-- Selected extract --
————————

14.  Excalibur (1981)john-boorman-excalibur

Directed by John Boorman, and starring a slew of great actors that only got better with age, this is a very ambitious re-telling of the Arthurian legend. John Boorman wanted the story to be the focus of the movie rather than the actors. Therefore, he cast actors who were relatively unknown at the time to American audiences. Among them were Gabriel Byrne (Uther), Patrick Stewart (Leondegrance),Liam Neeson (Gawain), Helen Mirren (Morgana) and Nicholas Clay (Launcelot). Only Nicol Williamson (Merlin) was relatively familiar to American moviegoers. John Boorman was originally aiming at making a movie based on “The Lord of the Rings”. However, he did not acquire the rights, and decided to make this movie instead. He has gone on to say that he loved Peter Jackson’s vision for the Lord of the Rings Trilogy, that were filmed much later and was thrilled when someone finally made the movies.

13.  Dragonslayer (1981)dragonslayer

This one is a Disney film directed by Matthew Robbins, who my brother and I liked from directing Corvette Summer and then later from The Legend of Billie Jean and Batteries Not Included. The movie as about a young wizard apprentice who goes on a quest to kill the dragon Virmithrax Pejorative, who has been eating the sacrificial maidens from a nearby town. Slow moving movie, but it has some good parts. George R.R. Martin, author of the “A Song Of Ice And Fire” novels upon which the HBO series Game of Thrones (2011) is based, has stated that Vermithrax Pejorative is “the best dragon ever shown on film.”

12.  Krull (1983)Krull

My brother and I loved the hero’s weapon in this…it looked like a giant throwing star. We would spend hours throwing frisbees at each other in the yard mimicking this movie. Directed by Peter Yates and also stars Liam Neeson in another of his seldom seen roles before he made it truly big. In this film, a maiden is kidnapped by an alien race and a band of medieval misfits  ventures out to rescue her. It can be thought of as a film where a bunch of sword wielding knights break into a fortress to fight a laser-shooting alien race, only with fire Clydesdales and a cyclops added for good measure. Show-business trade-paper ‘Variety’ described the movie as Excalibur (1981) meets Star Wars (1977)”. The movie was actually massive, taking up over 10 sound stages at Pinewood Studios. It has some great creative ideas and inventive scenes…at least in theory. Execution is a bit clunky, but you can definitely watch this and appreciate the scope of what they were trying to do.

Legendary stuntman and stunt coordinator Vic Armstrong (I write about him again later for the Indiana Jones series here) scoured allover the United Kingdom for 16 Clydesdale horses to purchase and then train. Moreover, horses from the Queen’s Household Cavalry near Buckingham Palace were borrowed and brought to the studio’s back-lot.

————————

-- Prompt 1 --
In the film list above, name each actor mentioned in the Excalibur entry along with the role shown in parentheses.

-- Input records --
————————

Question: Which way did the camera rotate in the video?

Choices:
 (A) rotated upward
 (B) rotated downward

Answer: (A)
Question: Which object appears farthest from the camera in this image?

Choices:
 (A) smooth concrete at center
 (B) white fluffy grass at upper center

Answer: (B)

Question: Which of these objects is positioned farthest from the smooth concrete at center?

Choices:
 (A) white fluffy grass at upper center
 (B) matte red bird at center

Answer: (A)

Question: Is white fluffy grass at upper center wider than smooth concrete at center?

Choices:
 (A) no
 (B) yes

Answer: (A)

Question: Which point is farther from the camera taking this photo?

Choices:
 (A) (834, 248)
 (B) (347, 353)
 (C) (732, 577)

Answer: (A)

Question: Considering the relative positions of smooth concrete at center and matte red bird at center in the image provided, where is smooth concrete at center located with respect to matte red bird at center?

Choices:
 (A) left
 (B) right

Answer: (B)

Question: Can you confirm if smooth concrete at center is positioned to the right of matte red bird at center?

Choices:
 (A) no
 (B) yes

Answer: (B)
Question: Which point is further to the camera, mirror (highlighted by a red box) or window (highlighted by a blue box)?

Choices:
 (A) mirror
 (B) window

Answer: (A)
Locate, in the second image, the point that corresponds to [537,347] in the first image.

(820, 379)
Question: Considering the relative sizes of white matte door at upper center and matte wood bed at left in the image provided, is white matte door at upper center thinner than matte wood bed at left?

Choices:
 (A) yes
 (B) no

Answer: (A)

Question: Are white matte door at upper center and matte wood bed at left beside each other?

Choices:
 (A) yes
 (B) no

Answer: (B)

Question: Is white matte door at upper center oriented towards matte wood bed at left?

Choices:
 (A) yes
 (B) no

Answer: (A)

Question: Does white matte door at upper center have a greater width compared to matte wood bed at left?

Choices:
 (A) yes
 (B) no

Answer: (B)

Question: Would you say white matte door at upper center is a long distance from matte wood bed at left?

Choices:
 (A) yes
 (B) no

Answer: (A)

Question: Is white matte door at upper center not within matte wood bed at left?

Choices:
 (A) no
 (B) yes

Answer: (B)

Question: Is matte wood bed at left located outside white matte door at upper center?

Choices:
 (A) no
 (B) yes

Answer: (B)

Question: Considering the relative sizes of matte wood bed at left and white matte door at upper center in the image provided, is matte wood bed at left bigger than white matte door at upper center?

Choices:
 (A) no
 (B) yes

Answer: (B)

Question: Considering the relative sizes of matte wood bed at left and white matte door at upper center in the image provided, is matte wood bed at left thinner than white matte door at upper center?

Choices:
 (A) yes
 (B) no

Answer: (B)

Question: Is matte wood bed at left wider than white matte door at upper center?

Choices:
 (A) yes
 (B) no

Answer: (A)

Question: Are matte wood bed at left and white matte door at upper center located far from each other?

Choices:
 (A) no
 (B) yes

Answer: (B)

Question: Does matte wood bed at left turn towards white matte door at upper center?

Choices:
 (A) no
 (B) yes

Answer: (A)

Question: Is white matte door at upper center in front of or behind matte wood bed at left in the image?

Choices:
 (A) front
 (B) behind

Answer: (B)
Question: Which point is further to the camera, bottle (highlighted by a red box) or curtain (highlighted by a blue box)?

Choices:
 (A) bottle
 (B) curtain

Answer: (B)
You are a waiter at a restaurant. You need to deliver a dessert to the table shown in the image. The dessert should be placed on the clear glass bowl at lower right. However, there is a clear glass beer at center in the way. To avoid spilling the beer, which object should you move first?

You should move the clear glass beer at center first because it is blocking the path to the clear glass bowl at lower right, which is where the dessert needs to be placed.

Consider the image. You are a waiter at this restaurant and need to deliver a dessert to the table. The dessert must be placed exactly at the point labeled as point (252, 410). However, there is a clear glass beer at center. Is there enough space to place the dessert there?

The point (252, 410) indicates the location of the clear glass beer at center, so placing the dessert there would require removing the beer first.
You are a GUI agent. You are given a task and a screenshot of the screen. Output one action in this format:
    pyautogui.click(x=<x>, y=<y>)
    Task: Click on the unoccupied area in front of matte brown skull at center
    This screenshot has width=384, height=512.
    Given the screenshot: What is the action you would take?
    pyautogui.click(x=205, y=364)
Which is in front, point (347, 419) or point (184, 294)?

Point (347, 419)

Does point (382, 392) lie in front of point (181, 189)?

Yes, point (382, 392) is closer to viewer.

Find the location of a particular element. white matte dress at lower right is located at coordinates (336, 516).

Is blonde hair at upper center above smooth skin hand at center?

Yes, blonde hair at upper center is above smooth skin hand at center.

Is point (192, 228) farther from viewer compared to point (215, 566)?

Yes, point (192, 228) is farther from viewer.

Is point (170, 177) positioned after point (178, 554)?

————————

-- Prompt 2 --
Collect every line of the records above that contains the word "Does".

-- Exercise solution 1 --
- Gabriel Byrne (Uther)
- Patrick Stewart (Leondegrance)
- Liam Neeson (Gawain)
- Helen Mirren (Morgana)
- Nicholas Clay (Launcelot)
- Nicol Williamson (Merlin)

-- Exercise solution 2 --
Question: Does white matte door at upper center have a greater width compared to matte wood bed at left?
Question: Does matte wood bed at left turn towards white matte door at upper center?
Does point (382, 392) lie in front of point (181, 189)?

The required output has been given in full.